Конечно, из этого можно сделать вывод: давайте будем больше выпускать руководителей танцевальных кружков в деревне, крупье в казино, официантов в ресторане… Только для этого не нужен вуз. Университет нужен тем, кто готов созидать новое, базируясь на открытиях прошлого и современности. Университет нужен для того, чтоб мышление развивалось, а не коснело. Университет нужен для преемственности между Учителем и Учеником. А главное — для того, чтоб в нашу щедрую на инновации эпоху все же не прерывалась линия исторического и культурного развития общества.

Сколько людей из ныне учащейся молодежи (да-да, из 90%) это понимает?

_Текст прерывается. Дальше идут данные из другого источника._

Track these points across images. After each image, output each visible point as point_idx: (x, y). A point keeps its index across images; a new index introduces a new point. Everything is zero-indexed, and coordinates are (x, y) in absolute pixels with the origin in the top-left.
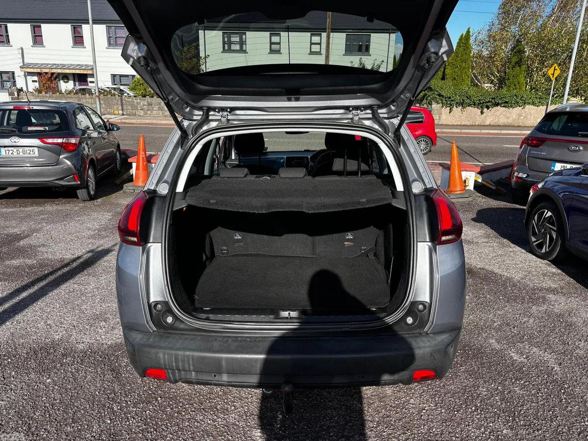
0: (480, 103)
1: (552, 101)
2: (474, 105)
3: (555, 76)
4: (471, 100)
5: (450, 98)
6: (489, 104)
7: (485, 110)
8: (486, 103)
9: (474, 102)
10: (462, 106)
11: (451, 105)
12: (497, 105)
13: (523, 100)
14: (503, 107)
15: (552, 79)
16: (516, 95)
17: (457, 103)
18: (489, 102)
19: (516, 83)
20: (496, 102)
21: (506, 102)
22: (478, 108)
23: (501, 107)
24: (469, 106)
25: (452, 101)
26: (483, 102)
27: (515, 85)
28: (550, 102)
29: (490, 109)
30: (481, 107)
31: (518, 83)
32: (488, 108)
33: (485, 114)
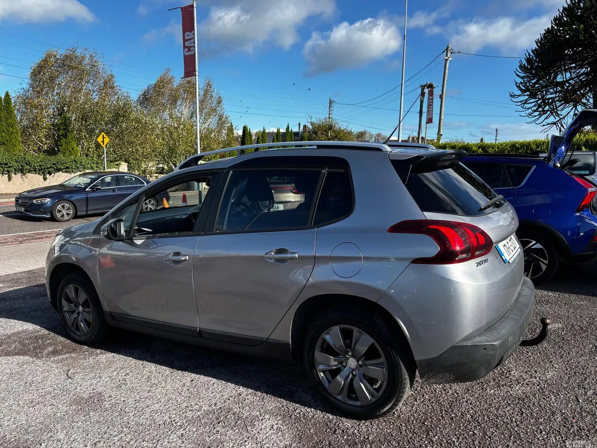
0: (42, 169)
1: (107, 166)
2: (35, 171)
3: (105, 144)
4: (31, 166)
5: (6, 164)
6: (51, 170)
7: (48, 176)
8: (47, 168)
9: (35, 168)
10: (21, 173)
11: (8, 172)
12: (58, 170)
13: (82, 165)
14: (65, 172)
15: (103, 146)
16: (74, 161)
17: (15, 170)
18: (51, 167)
19: (70, 149)
20: (57, 168)
21: (67, 168)
22: (39, 174)
23: (63, 172)
24: (29, 172)
25: (10, 167)
26: (45, 168)
27: (70, 152)
28: (106, 167)
29: (52, 175)
30: (43, 173)
31: (72, 149)
32: (50, 173)
33: (48, 181)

Сможем ли мы отказаться от легких путей, которые уже в краткосрочном потенциале грозят полным обвалом высшего образования? Сможем ли мы не подменять дискуссию об образовании все возрастающим числом бумаг и формальных оценок? Очень хочется надеяться, что сможем. Но для этого как минимум надо перестать прятаться от неприятных вопросов и, наконец, посмотреть им прямо в лицо.

И еще надежда на студентов — настоящих, не поддельных. Пусть их меньше, чем раньше, но они все же есть. Возможно, вам удастся то, что не удалось нам, педагогам. Ведь вашим детям тоже предстоит учиться и работать по специальности — и хотелось бы, чтоб в Беларуси.